Journal Article Interleukin-33 enhances programmed oncosis of ST2L-positive low-metastatic cells in the tumour microenvironment of lung cancer

Akimoto, M  ,  Hayashi, J-I  ,  Nakae, S  ,  Saito, H  ,  Takenaga, K

7 ( 1 )  , p.e2057 , 2016-01 , Nature Publishing Group
The proinflammatory interleukin-33 (IL-33) binds to its receptor ST2L on the surface of immune cells and stimulates the production of Th2 cytokines; however, the effects of IL-33 on tumour cells are poorly understood. Here we show that ST2 was significantly downregulated in human lung cancer tissues and cells compared with normal lung tissues and cells. IL-33 expression was also inversely correlated with the stages of human lung cancers. In accordance with this finding, low-metastatic cells but not high-metastatic cells derived from Lewis lung carcinoma expressed functional ST2L. IL-33 was abundantly present in the tumours established by the low-metastatic cells compared with those formed by the high-metastatic cells.

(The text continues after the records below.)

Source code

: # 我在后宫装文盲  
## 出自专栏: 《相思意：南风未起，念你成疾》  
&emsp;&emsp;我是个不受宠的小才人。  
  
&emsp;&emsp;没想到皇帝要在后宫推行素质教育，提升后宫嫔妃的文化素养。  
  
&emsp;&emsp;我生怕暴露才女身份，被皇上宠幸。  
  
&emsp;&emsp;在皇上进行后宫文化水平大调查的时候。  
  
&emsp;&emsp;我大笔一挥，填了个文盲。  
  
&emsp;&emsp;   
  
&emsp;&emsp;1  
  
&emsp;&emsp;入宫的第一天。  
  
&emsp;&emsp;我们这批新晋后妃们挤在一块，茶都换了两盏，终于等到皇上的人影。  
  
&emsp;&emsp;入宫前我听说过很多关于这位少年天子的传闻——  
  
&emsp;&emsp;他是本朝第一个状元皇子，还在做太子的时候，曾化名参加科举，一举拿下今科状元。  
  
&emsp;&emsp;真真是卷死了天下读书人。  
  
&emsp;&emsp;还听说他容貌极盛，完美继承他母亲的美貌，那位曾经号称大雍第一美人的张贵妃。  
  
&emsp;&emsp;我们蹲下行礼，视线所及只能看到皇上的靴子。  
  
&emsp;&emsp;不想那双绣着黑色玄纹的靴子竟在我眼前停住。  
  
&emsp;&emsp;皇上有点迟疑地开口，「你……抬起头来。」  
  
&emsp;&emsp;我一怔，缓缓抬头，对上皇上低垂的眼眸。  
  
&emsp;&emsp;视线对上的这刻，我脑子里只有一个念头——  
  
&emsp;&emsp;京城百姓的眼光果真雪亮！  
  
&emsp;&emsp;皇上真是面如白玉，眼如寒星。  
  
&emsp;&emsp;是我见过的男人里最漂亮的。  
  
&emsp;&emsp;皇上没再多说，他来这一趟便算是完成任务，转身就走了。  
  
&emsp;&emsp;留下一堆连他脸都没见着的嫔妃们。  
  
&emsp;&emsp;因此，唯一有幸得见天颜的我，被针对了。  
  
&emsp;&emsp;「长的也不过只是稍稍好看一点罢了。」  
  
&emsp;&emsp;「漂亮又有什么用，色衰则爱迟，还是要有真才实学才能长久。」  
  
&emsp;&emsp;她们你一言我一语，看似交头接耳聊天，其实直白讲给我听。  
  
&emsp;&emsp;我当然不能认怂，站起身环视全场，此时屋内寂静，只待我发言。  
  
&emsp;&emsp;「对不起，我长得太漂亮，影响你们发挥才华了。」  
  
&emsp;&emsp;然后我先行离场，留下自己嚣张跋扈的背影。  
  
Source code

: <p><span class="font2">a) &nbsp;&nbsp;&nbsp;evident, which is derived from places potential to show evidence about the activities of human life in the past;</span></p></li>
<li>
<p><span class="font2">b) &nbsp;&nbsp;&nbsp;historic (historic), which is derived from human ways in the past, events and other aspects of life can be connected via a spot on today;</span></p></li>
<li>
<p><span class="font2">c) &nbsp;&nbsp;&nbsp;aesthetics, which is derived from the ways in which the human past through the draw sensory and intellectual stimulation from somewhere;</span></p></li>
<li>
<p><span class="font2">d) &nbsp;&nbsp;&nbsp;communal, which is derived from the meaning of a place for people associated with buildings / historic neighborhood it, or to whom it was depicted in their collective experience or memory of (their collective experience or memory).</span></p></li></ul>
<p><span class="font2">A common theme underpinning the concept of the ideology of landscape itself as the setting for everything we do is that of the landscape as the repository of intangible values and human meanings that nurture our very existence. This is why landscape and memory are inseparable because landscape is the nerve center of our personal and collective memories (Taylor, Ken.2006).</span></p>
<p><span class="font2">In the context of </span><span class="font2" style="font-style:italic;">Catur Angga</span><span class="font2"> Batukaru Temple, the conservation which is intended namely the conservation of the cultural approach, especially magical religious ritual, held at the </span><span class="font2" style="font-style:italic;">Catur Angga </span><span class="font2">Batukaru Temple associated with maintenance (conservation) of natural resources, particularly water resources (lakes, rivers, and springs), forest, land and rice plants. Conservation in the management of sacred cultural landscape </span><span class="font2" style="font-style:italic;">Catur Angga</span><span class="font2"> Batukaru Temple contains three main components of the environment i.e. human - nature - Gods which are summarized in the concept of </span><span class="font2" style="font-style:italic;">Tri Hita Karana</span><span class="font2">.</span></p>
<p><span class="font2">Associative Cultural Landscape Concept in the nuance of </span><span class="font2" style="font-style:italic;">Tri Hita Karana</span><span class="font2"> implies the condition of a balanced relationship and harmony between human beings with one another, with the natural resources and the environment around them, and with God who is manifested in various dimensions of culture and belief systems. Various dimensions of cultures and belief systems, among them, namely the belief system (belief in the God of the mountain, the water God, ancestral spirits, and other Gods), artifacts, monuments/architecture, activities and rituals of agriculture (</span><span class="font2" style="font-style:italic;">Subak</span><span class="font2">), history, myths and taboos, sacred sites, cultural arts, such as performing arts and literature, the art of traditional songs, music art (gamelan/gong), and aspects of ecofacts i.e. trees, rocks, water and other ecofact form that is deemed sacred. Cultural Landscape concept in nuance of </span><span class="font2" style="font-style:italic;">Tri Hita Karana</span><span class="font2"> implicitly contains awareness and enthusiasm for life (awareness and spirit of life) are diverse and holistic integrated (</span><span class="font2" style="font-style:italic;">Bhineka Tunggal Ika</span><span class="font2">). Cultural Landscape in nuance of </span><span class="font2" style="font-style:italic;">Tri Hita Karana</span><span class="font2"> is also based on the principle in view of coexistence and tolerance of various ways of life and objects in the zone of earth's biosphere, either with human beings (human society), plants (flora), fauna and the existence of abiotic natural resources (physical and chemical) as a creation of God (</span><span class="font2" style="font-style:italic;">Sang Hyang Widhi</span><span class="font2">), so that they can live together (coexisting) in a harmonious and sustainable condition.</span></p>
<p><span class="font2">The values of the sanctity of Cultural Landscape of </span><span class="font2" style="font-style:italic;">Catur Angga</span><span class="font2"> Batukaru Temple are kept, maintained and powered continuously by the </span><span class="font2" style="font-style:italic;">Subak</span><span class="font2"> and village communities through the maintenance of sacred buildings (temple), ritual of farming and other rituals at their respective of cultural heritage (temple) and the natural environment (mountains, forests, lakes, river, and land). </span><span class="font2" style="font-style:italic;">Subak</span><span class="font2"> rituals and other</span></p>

Although the low-metastatic cells scarcely expressed IL-33 in vitro, these cells did expry 6ess this molecule in vivo, likely due to stimulation by intratumoural IL-1β and IL-33. Importantly, IL-33 enhanced the cell death of ST2L-positive low-metastatic cells, but not of ST2L-negative high-metastatic cells, under glucose-depleted, glutamine-depleted and hypoxic conditions through p38 MAPK and mTOR activation, and in a mitochondria-dependent manner. The cell death was characterised by cytoplasmic blisters and karyolysis, which are unique morphological features of oncosis. Inevitably, the low-metastatic cells, but not of the high-metastatic cells, grew faster in IL-33−/− mice than in wild-type mice. Furthermore, IL-33 selected for the ST2L-positive, oncosis-resistant high-metastatic cells under conditions mimicking the tumour microenvironment. These data suggest that IL-33 enhances lung cancer progression by selecting for more malignant cells in the tumour microenvironment.